Polygenic risk scores (PRSs) are a new technology that seems to be everywhere lately. In fact, 23andMe recently announced that they are offering a PRS for diabetes. And, while PRSs may serve some people well, a new study suggests that their usefulness is limited by the lack of diversity in the data they are built from.
PRSs can predict a person’s risk for conditions like coronary artery disease, breast cancer, and type 2 diabetes (T2D) which can be especially useful for people who lack common warning signs. The goal of PRSs is to stratify patients into risk categories based on their genetic mutations. Diseases are mediated by a collection of common and low-frequency genetic variants. Although each variant has a small effect, taken together, they could indicate a person’s overall risk. PRSs are poised to improve biomedical outcomes via precision medicine.
The major ethical and scientific challenge surrounding clinical implementation of PRS is that those available today are several times more accurate in individuals of European ancestry than other ancestries. According to a new study, PRSs developed by studying Europeans do a better job at predicting disease risk for people of European ancestry than for those of other ancestries.
The paper, titled, “Clinical use of current polygenic risk scores may exacerbate health disparities” is published in Nature Genetics.
Researchers from the Broad Institute of MIT and Harvard and Massachusetts General Hospital (MGH) led a team that used large-scale genetic data from UK Biobank to develop prediction scores for height, body mass index, T2D, and certain other traits and diseases. The researchers found that polygenic scores, calculated based on data from UK Biobank, had a 4.5 times higher prediction accuracy for people of European ancestry than those of African ancestry, and two times higher accuracy than those of East Asian ancestry.
“From a clinical context, this means that current polygenic scores are significantly better in predicting the risk of common diseases for people of European ancestry than those of African ancestry,” said Alicia Martin, PhD, the lead author of the study and a postdoctoral research fellow in Mark Daly’s lab at the Analytic & Translational Genetics Unit in MGH as well as the Stanley Center for Psychiatric Research at the Broad Institute.
This disparity is an inescapable consequence of Eurocentric biases in genome-wide association studies, thus highlighting that—unlike clinical biomarkers and prescription drugs, which may individually work better in some populations but do not ubiquitously perform far better in European populations—clinical uses of PRS today would systematically afford greater improvement for European-descent populations.
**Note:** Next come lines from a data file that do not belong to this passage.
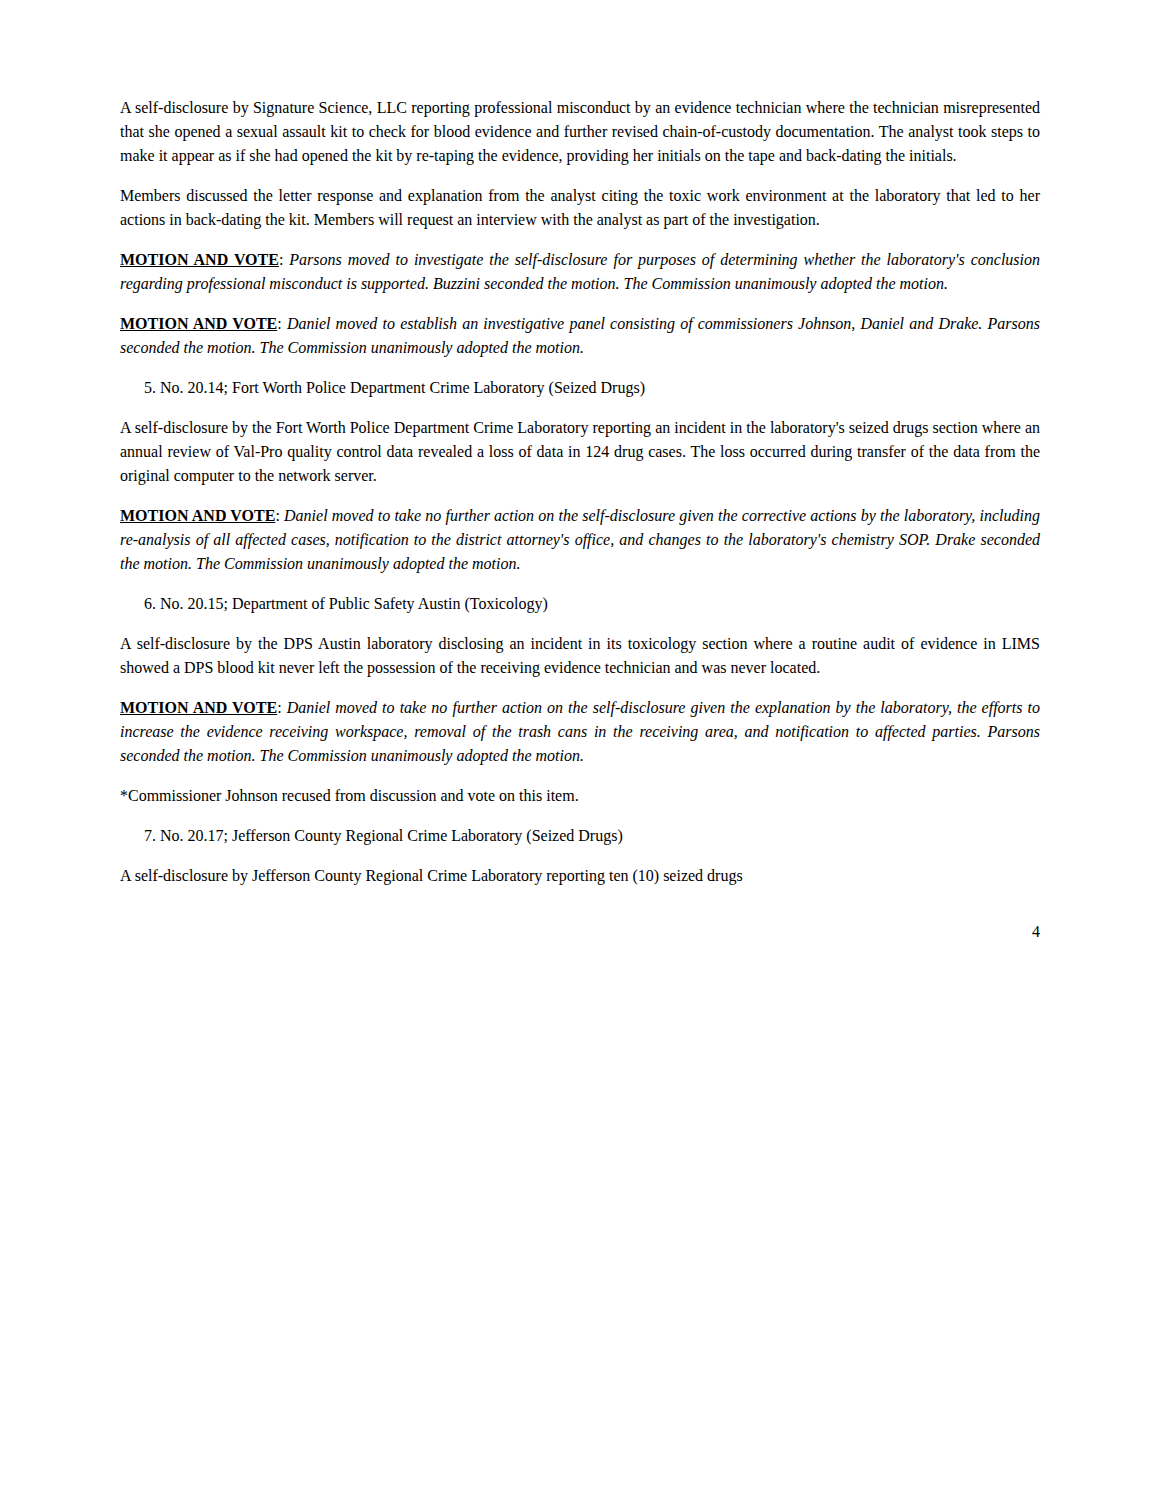A self-disclosure by Signature Science, LLC reporting professional misconduct by an evidence technician where the technician misrepresented that she opened a sexual assault kit to check for blood evidence and further revised chain-of-custody documentation. The analyst took steps to make it appear as if she had opened the kit by re-taping the evidence, providing her initials on the tape and back-dating the initials.
Members discussed the letter response and explanation from the analyst citing the toxic work environment at the laboratory that led to her actions in back-dating the kit. Members will request an interview with the analyst as part of the investigation.
MOTION AND VOTE: Parsons moved to investigate the self-disclosure for purposes of determining whether the laboratory's conclusion regarding professional misconduct is supported. Buzzini seconded the motion. The Commission unanimously adopted the motion.
MOTION AND VOTE: Daniel moved to establish an investigative panel consisting of commissioners Johnson, Daniel and Drake. Parsons seconded the motion. The Commission unanimously adopted the motion.
No. 20.14; Fort Worth Police Department Crime Laboratory (Seized Drugs)
A self-disclosure by the Fort Worth Police Department Crime Laboratory reporting an incident in the laboratory's seized drugs section where an annual review of Val-Pro quality control data revealed a loss of data in 124 drug cases. The loss occurred during transfer of the data from the original computer to the network server.
MOTION AND VOTE: Daniel moved to take no further action on the self-disclosure given the corrective actions by the laboratory, including re-analysis of all affected cases, notification to the district attorney's office, and changes to the laboratory's chemistry SOP. Drake seconded the motion. The Commission unanimously adopted the motion.
No. 20.15; Department of Public Safety Austin (Toxicology)
A self-disclosure by the DPS Austin laboratory disclosing an incident in its toxicology section where a routine audit of evidence in LIMS showed a DPS blood kit never left the possession of the receiving evidence technician and was never located.
MOTION AND VOTE: Daniel moved to take no further action on the self-disclosure given the explanation by the laboratory, the efforts to increase the evidence receiving workspace, removal of the trash cans in the receiving area, and notification to affected parties. Parsons seconded the motion. The Commission unanimously adopted the motion.
*Commissioner Johnson recused from discussion and vote on this item.
No. 20.17; Jefferson County Regional Crime Laboratory (Seized Drugs)
A self-disclosure by Jefferson County Regional Crime Laboratory reporting ten (10) seized drugs
4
With advances in genome sequencing technology, studies in people of European ancestry have grown rapidly in the last few years, while the proportion of non-Europeans in these genomic studies have stagnated since 2014, the authors reported. As of 2016, 80% of participants in genetic studies are of European descent, even though Europeans constitute only 16% of the world population.
UK Biobank is one of the largest publicly available genetic data sets. It contains information for half a million people, about 94% of whom are of European ancestry. Fewer than 10% are of African, South Asian, East Asian, and Hispanic or Latino ancestry.
However, Martin and her team also developed separate polygenic scores using data from the BioBank Japan Project, an East Asian data set, and found that scores calculated from this data set were almost 50% more accurate in predicting disease risk for East Asians than scores based on UK Biobank data.
“This further confirms that risk predictors are more precise if they are drawn from genetic data derived from a similar ancestry,” Martin said. “It is crucial that researchers should recruit more minority populations in future genetic studies and also make data from such studies accessible and open. Failure to do this will lead to further inequities in our healthcare system.”
In recent years, Sekar Kathiresan, MD, director of the Cardiovascular Disease Initiative at the Broad Institute, and his colleagues have advanced research in polygenic scoring, increasing their predictive power tremendously, and they are working to implement clinically meaningful risk predictors.
“Though health disparities are currently related to social determinants of health rather than genetic testing, it will be important for the biomedical community to ensure that all ethnic groups have access to genetic risk prediction of comparable quality,” said Kathiresan, who is also director of the Center for Genomic Medicine at MGH and a professor of medicine at Harvard Medical School. “This will require undertaking or expanding large genomic studies in non-European ethnic groups.”
Early diversifying efforts show promise in leveling this vast imbalance, even when non-European sample sizes are considerably smaller than the largest studies to date. To realize the full and equitable potential of PRSs, greater diversity must be prioritized in genetic studies, and summary statistics must be publically disseminated to ensure that health disparities are not increased for those individuals already most underserved.